A third round was reportedly scheduled in Beijing before the announcement of
Kim’s death put the process on hold.

The spokesman’s statement suggested that a deal was still on the cards if the
US raised the amount of food it is willing to offer.

“We will watch if the US truly wants to build confidence,” it said.

Washington says any decision to offer humanitarian food aid would not be
linked to other issues, but the spokesman accused the United States of
politicising the issue.

Robert King, US special envoy for North Korean human rights, met senior North
Korean foreign ministry official Ri Gun in Beijing on December 15-16 to
discuss a possible resumption of US food aid.

South
Korean
media reports at the time said the North had agreed to
suspend its uranium programme while the US would provide up to 240,000
tonnes of food.

The United States pledged 500,000 tonnes of rice in 2008. Shipments stopped
the following year amid questions over transparency of the distribution, and
Pyongyang told the Americans to leave.

The North’s spokesman said on Wednesday the US had failed to provide 330,000
tonnes of the amount promised three years ago.

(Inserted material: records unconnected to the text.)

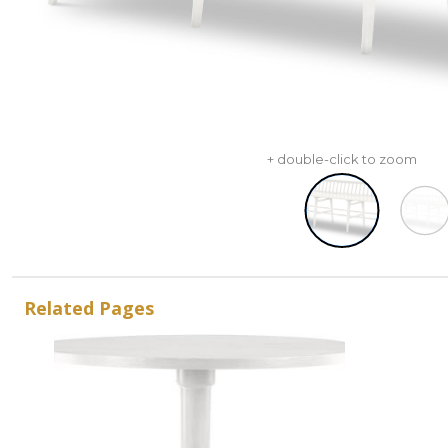
+ double-click to zoom
Related Pages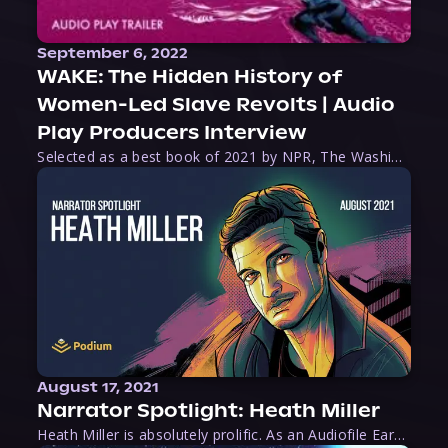
September 6, 2022
WAKE: The Hidden History of
Women-Led Slave Revolts | Audio
Play Producers Interview
Selected as a best book of 2021 by NPR, The Washington Post, Forbes, and Ms. Magazine, Wake is an imaginative tour-de-force that tells the powerful story of women-led slave revolts, and chronicles scholar Rebecca Hall’s efforts to uncover the truth about these women warriors who, until now, have been left out of the historical record. Originally published as part
August 17, 2021
Narrator Spotlight: Heath Miller
Heath Miller is absolutely prolific. As an Audiofile Earphones Award-Winner, he’s shown his stuff as an excellent voice artist. But he’s also the perfect performer in all respects, from the screen to stage to the booth. The man can juggle chainsaws, perform cabaret, and tweet like his life depends on it. What can’t he do?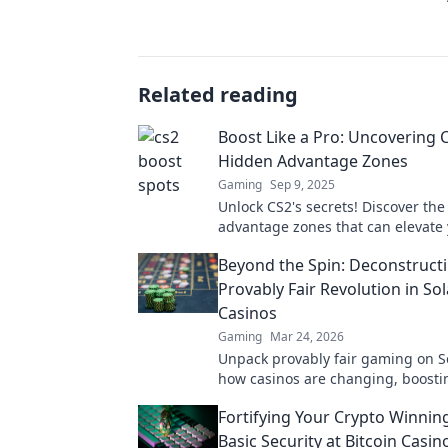
Related reading
Boost Like a Pro: Uncovering 
Hidden Advantage Zones
Gaming
Sep 9, 2025
Unlock CS2's secrets! Discover th
advantage zones that can elevate
gameplay and boost your skills lik
Beyond the Spin: Deconstruct
Don't miss out!
Provably Fair Revolution in So
Casinos
Gaming
Mar 24, 2026
Unpack provably fair gaming on S
how casinos are changing, boosti
fun. Click to learn more!
Fortifying Your Crypto Winnin
Basic Security at Bitcoin Casin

In recent talks it “has drastically changed the amount and items of
provision contrary to the originally promised food aid”, the spokesman
said, adding this raised doubts about Washington’s willingness to build
confidence.

The US is offering high-energy biscuits and similar nutritional supplements in
its latest package, rather than rice which could be diverted to the military
or the elite.

UN agencies who visited in February 2011 said six million North Koreans – a
quarter of the population – need urgent aid in a nation where hundreds of
thousands died in a famine in the 1990s.

On Wednesday the United States said it plans to host high-level talks this
month with Japan and South Korea on regional issues, including the situation
in North Korea following Kim Jong-Il’s death.

US State Department spokeswoman Victoria Nuland said that Kurt Campbell, the
assistant secretary of state for East Asia and Pacific Affairs, would host
the talks with his Japanese and South Korean counterparts.

But Ms Nuland said she could not yet announce a date.

The three will “talk about all the regional issues, but included very
much within that our approach to the DPRK,” or North Korea, she said.